* _Passage shown_:
Introduction to Magnetic Balance Differential Protection Relay
The motor magnetic balance differential protection relay is an internal fault protection device used for medium- and high-voltage motors, detecting winding faults by comparing the current difference between the motor’s input and neutral terminals.
Working Principle of Magnetic Balance Differential Protection
Basic Principle: Uses CTs (current transformers) installed at both ends of the motor to measure current and compare vector sums.
Normal operation: I 1 +I 2 ≈0 (magnetic flux balance)
Internal fault: I 1 +I 2 =I d (differential current)
Protection Algorithm:
Differential current: I d =∣I 1 +I 2 ∣
Restraint current: I r =(∣I 1 ∣+∣I 2 ∣)/2
Operation criterion: I d >I set and I d >k×I r (where k is the restraint coefficient, typically 0.3–0.5)
Application Scope of Magnetic Balance Differential Protection
Voltage level: 3 kV and above (medium/high-voltage motors)
Power range: Typically motors above 200 kW
Applications: Critical process motors in petrochemical, metallurgical, and power industries
Key Functions of Magnetic Balance Differential Protection Relay
High Sensitivity: Detects 5–10% inter-turn short circuits
Fast Operation: Typical response time of 20–50 ms
CT Saturation Resistance: Uses ratio restraint characteristics to prevent false trips
Optional Features:
Second harmonic restraint (prevents inrush current misoperation)
CT open-circuit detection
Differential current alarm
Practical Recommendations for Magnetic Balance Differential Protection
Relay Selection:
Choose dedicated motor differential protection relays (e.g., SEL-710, 7UT612)
CT matching: Use identical ratios with ≤5% error
Setting Calculation:
Starting current: I set =(0.2–0.5)I n (rated current)
Restraint coefficient: k=0.3–0.5
Sensitivity check: K sen ≥2
Field Testing:
Perform six-vector diagram tests to verify CT polarity
Load testing to ensure differential current <5% of rated value
Simulate internal/external faults to verify operation logic

* _Work to complete_: Transcribe the passage on differential protection relays from "Working Principle of" up to and including "compare vector sums.". None of the items are needed for the work.

* _Information shown_:
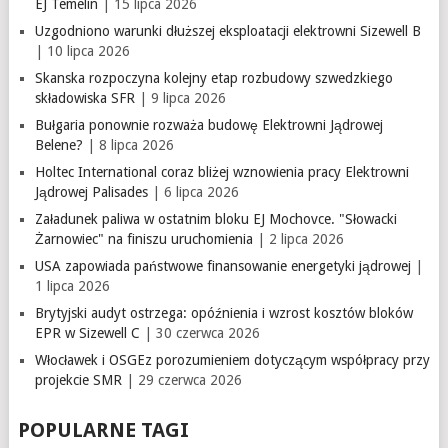
EJ Temelín
| 15 lipca 2026
Uzgodniono warunki dłuższej eksploatacji elektrowni Sizewell B
| 10 lipca 2026
Skanska rozpoczyna kolejny etap rozbudowy szwedzkiego
składowiska SFR
| 9 lipca 2026
Bułgaria ponownie rozważa budowę Elektrowni Jądrowej
Belene?
| 8 lipca 2026
Holtec International coraz bliżej wznowienia pracy Elektrowni
Jądrowej Palisades
| 6 lipca 2026
Załadunek paliwa w ostatnim bloku EJ Mochovce. "Słowacki
Żarnowiec" na finiszu uruchomienia
| 2 lipca 2026
USA zapowiada państwowe finansowanie energetyki jądrowej
|
1 lipca 2026
Brytyjski audyt ostrzega: opóźnienia i wzrost kosztów bloków
EPR w Sizewell C
| 30 czerwca 2026
Włocławek i OSGEz porozumieniem dotyczącym współpracy przy
projekcie SMR
| 29 czerwca 2026
POPULARNE TAGI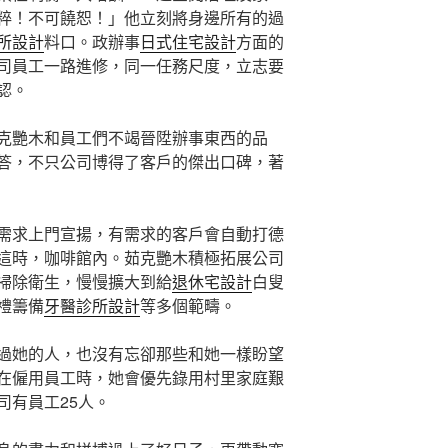
粹！不可饒恕！」他立刻將身邊所有的過
所設計
料口。政辦事
日式住宅設計
方面的
司員工一路進修，同一任務尺度，立志要
認。
克艷木和員工們不竭晉陞辦事東西的品
答，不只公司博得了客戶的傑出口碑，著
需求上門宣揚，有需求的客戶會自動打德
這時，咖啡館內。茹克艷木積極拓展公司
掃除衛生，慢慢擴大到給
退休宅設計
白叟
禮籌備
牙醫診所設計
等多個範疇。
過她的人，也沒有忘卻那些和她一樣盼望
在僱用員工時，她會優先錄用村里家庭艱
司有員工25人。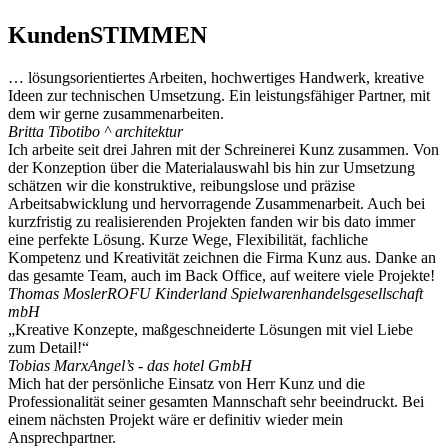
KundenSTIMMEN
… lösungsorientiertes Arbeiten, hochwertiges Handwerk, kreative
Ideen zur technischen Umsetzung. Ein leistungsfähiger Partner, mit
dem wir gerne zusammenarbeiten.
Britta Tibo
tibo ^ architektur
Ich arbeite seit drei Jahren mit der Schreinerei Kunz zusammen. Von
der Konzeption über die Materialauswahl bis hin zur Umsetzung
schätzen wir die konstruktive, reibungslose und präzise
Arbeitsabwicklung und hervorragende Zusammenarbeit. Auch bei
kurzfristig zu realisierenden Projekten fanden wir bis dato immer
eine perfekte Lösung. Kurze Wege, Flexibilität, fachliche
Kompetenz und Kreativität zeichnen die Firma Kunz aus. Danke an
das gesamte Team, auch im Back Office, auf weitere viele Projekte!
Thomas Mosler
ROFU Kinderland Spielwarenhandelsgesellschaft
mbH
„Kreative Konzepte, maßgeschneiderte Lösungen mit viel Liebe
zum Detail!“
Tobias Marx
Angel’s - das hotel GmbH
Mich hat der persönliche Einsatz von Herr Kunz und die
Professionalität seiner gesamten Mannschaft sehr beeindruckt. Bei
einem nächsten Projekt wäre er definitiv wieder mein
Ansprechpartner.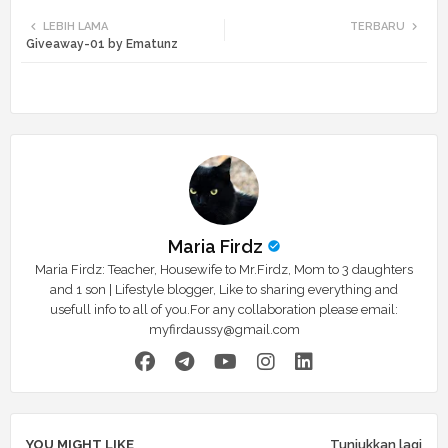
Twi
Wh
LEBIH LAMA
TERBARU
Giveaway-01 by Ematunz
tte
ats
r
app
Maria Firdz
Maria Firdz: Teacher, Housewife to Mr.Firdz, Mom to 3 daughters
and 1 son | Lifestyle blogger, Like to sharing everything and
usefull info to all of you.For any collaboration please email:
myfirdaussy@gmail.com
YOU MIGHT LIKE
Tunjukkan lagi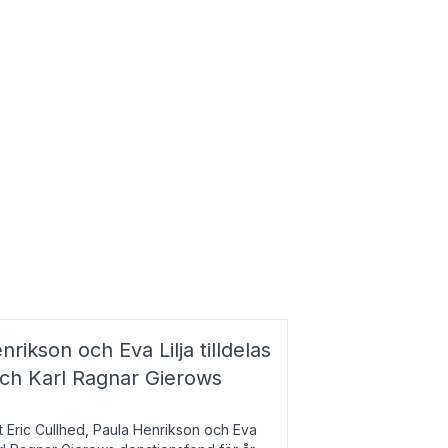
nrikson och Eva Lilja tilldelas
och Karl Ragnar Gierows
t Eric Cullhed, Paula Henrikson och Eva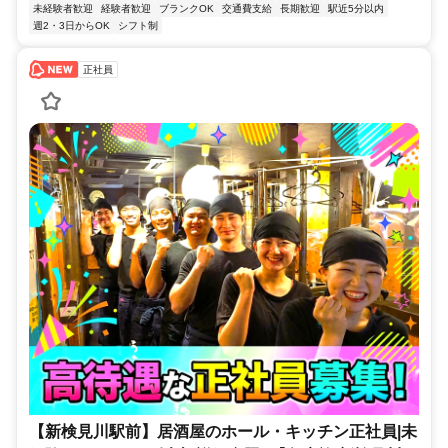
未経験者歓迎
経験者歓迎
ブランクOK
交通費支給
長期歓迎
駅近5分以内
週2・3日からOK
シフト制
正社員
【新検見川駅前】居酒屋のホール・キッチン正社員|未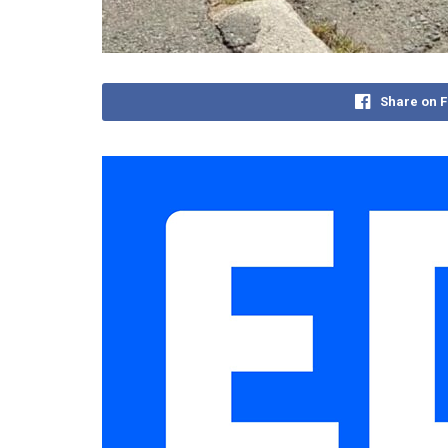
Share on 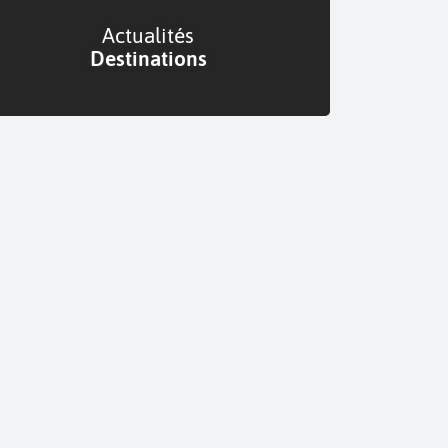
Actualités
Destinations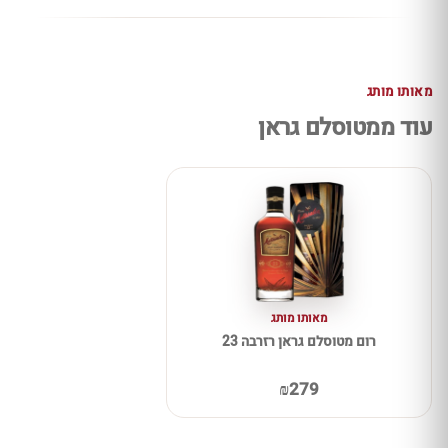
מאותו מותג
עוד ממטוסלם גראן
מאותו מותג
רום מטוסלם גראן רזרבה 23
₪279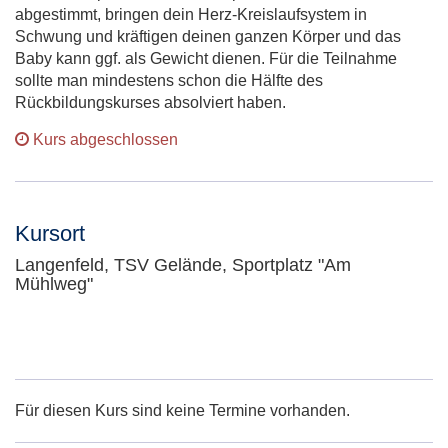
abgestimmt, bringen dein Herz-Kreislaufsystem in
Schwung und kräftigen deinen ganzen Körper und das
Baby kann ggf. als Gewicht dienen. Für die Teilnahme
sollte man mindestens schon die Hälfte des
Rückbildungskurses absolviert haben.
Kurs abgeschlossen
Kursort
Langenfeld, TSV Gelände, Sportplatz "Am
Mühlweg"
Adresse:
Für diesen Kurs sind keine Termine vorhanden.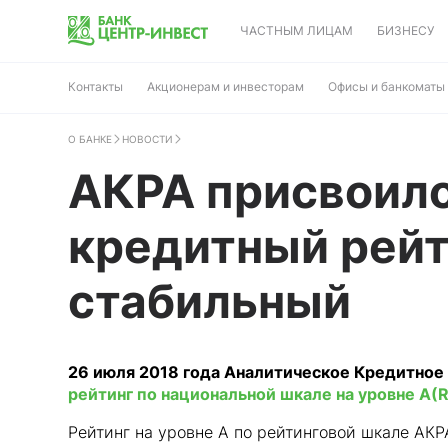
ЧАСТНЫМ ЛИЦАМ
БИЗНЕСУ
Контакты
Акционерам и инвесторам
Офисы и банкоматы
О БАНКЕ
НОВОСТИ
АКРА присвоило
кредитный рейт
стабильный
26 июля 2018 года Аналитическое Кредитное
рейтинг по национальной шкале на уровне А(
Рейтинг на уровне A по рейтинговой шкале АК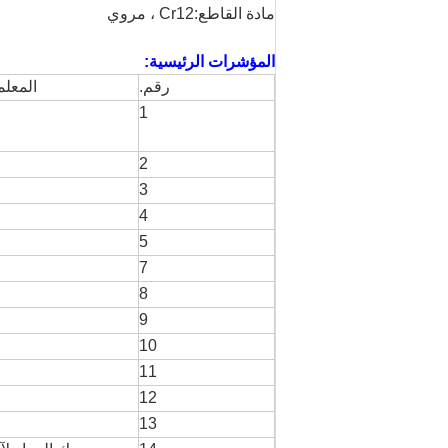
مادة القاطع:
Cr12 ، مروي
المؤشرات الرئيسية:
رقم.
المعلم
1
2
3
4
5
7
8
9
10
11
12
13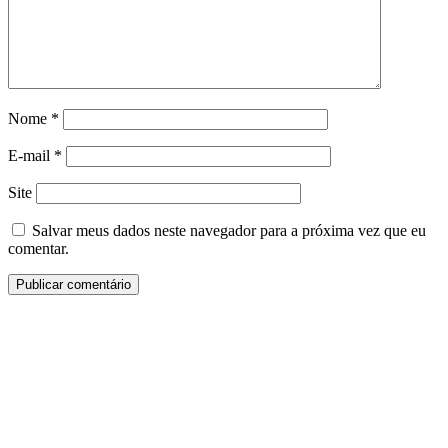
Nome
*
E-mail
*
Site
Salvar meus dados neste navegador para a próxima vez que eu
comentar.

* _Response_:
Working Principle of Magnetic Balance Differential Protection
Basic Principle: Uses CTs (current transformers) installed at both ends of the motor to measure current and compare vector sums.